## [WORK ITEM]
Copy exactly the lines of the records below, and only those lines, beginning with the line that contains "Enrolling in MA or MAPD" and ending with the line that contains "DMS-024 page 14 of 15 Back to Top 11/06/2020".

## [THE RECORDS]
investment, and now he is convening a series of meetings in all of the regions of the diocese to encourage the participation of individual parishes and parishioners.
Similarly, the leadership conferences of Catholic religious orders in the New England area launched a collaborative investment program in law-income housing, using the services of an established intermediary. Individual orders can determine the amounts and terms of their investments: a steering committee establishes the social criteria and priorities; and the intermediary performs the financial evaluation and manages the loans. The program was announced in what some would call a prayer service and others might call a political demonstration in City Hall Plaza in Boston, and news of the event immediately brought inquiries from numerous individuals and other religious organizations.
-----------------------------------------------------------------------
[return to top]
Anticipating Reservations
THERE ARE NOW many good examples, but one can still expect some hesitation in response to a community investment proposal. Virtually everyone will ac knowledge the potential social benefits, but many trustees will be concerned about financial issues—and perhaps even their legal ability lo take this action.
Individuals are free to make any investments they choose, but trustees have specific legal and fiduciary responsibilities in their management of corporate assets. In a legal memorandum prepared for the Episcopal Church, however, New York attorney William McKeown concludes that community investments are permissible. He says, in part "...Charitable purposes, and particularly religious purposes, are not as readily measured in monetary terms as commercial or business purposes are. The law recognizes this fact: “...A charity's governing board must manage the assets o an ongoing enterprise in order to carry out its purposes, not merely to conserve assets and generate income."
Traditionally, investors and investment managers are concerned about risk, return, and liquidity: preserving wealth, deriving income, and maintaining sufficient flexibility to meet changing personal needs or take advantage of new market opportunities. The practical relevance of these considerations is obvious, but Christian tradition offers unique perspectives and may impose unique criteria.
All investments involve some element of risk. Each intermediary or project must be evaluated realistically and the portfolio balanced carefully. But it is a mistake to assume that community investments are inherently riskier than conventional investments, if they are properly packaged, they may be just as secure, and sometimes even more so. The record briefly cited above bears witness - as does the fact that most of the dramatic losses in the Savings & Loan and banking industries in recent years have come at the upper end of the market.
* * *
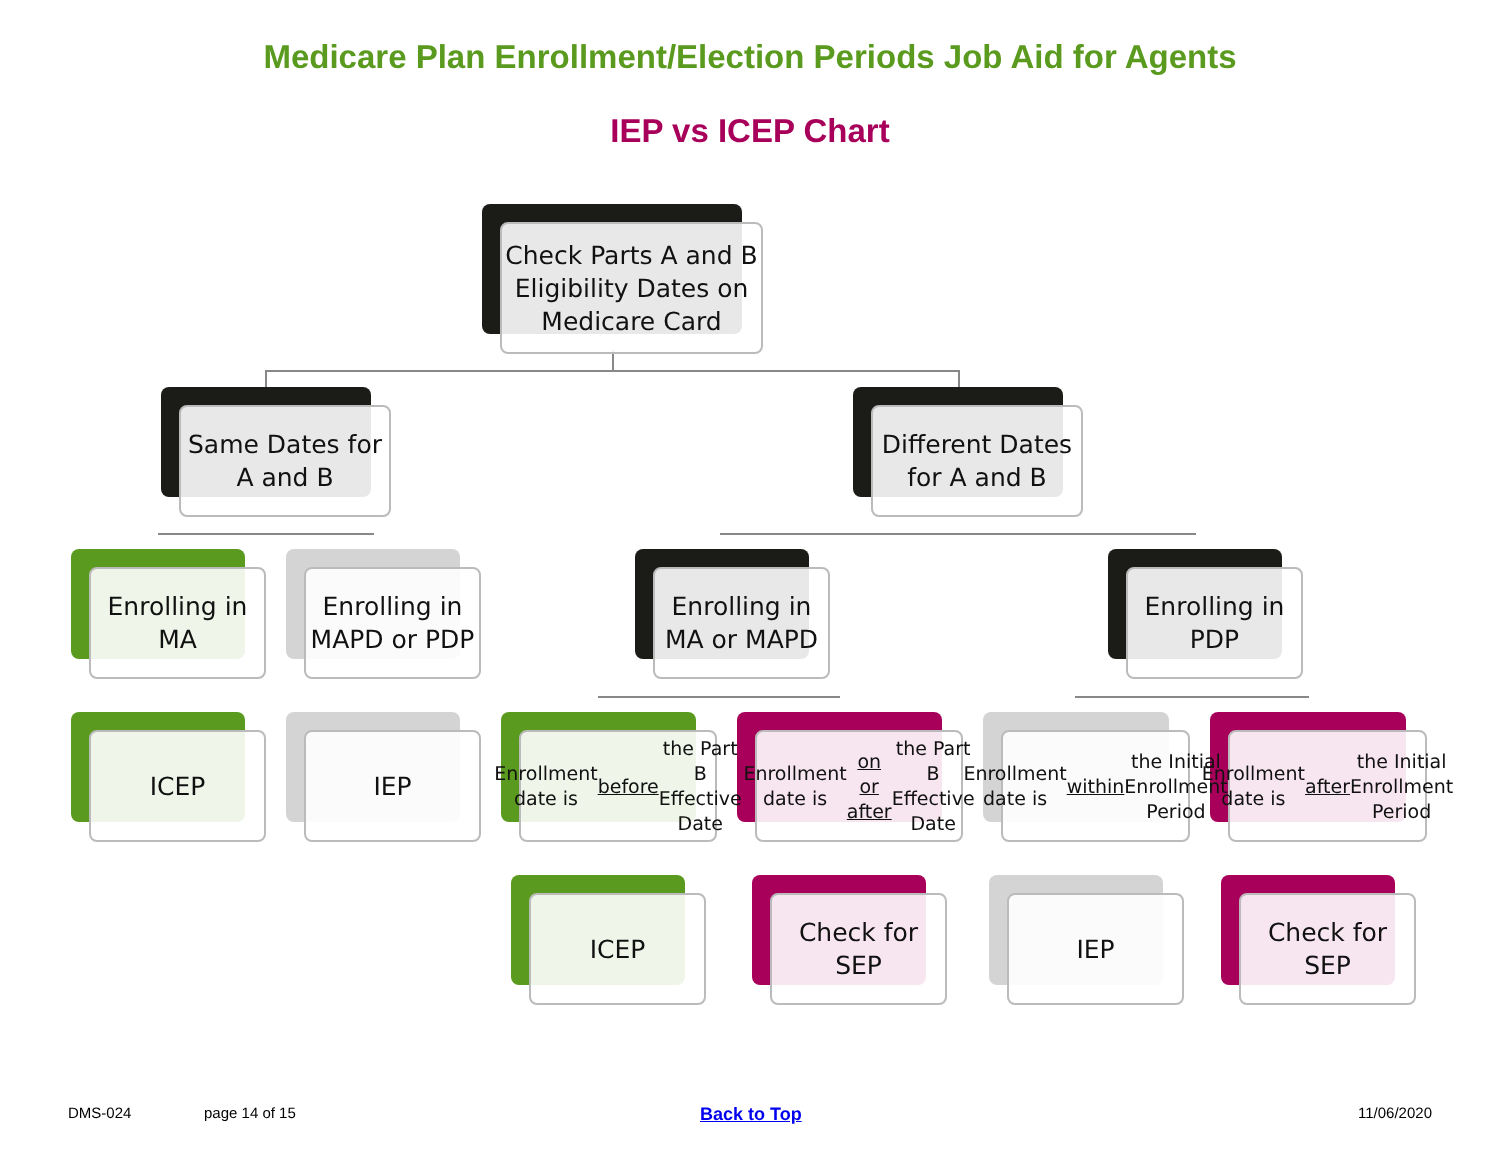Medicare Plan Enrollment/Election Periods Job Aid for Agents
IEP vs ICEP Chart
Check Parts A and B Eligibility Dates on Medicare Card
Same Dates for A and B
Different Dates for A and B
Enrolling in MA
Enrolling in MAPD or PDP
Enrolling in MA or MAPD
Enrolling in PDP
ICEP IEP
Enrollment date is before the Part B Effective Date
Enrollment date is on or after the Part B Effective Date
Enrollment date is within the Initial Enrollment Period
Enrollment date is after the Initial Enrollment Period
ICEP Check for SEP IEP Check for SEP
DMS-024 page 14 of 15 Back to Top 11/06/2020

## [YOUR SOLUTION]
Enrolling in MA or MAPD
Enrolling in PDP
ICEP IEP
Enrollment date is before the Part B Effective Date
Enrollment date is on or after the Part B Effective Date
Enrollment date is within the Initial Enrollment Period
Enrollment date is after the Initial Enrollment Period
ICEP Check for SEP IEP Check for SEP
DMS-024 page 14 of 15 Back to Top 11/06/2020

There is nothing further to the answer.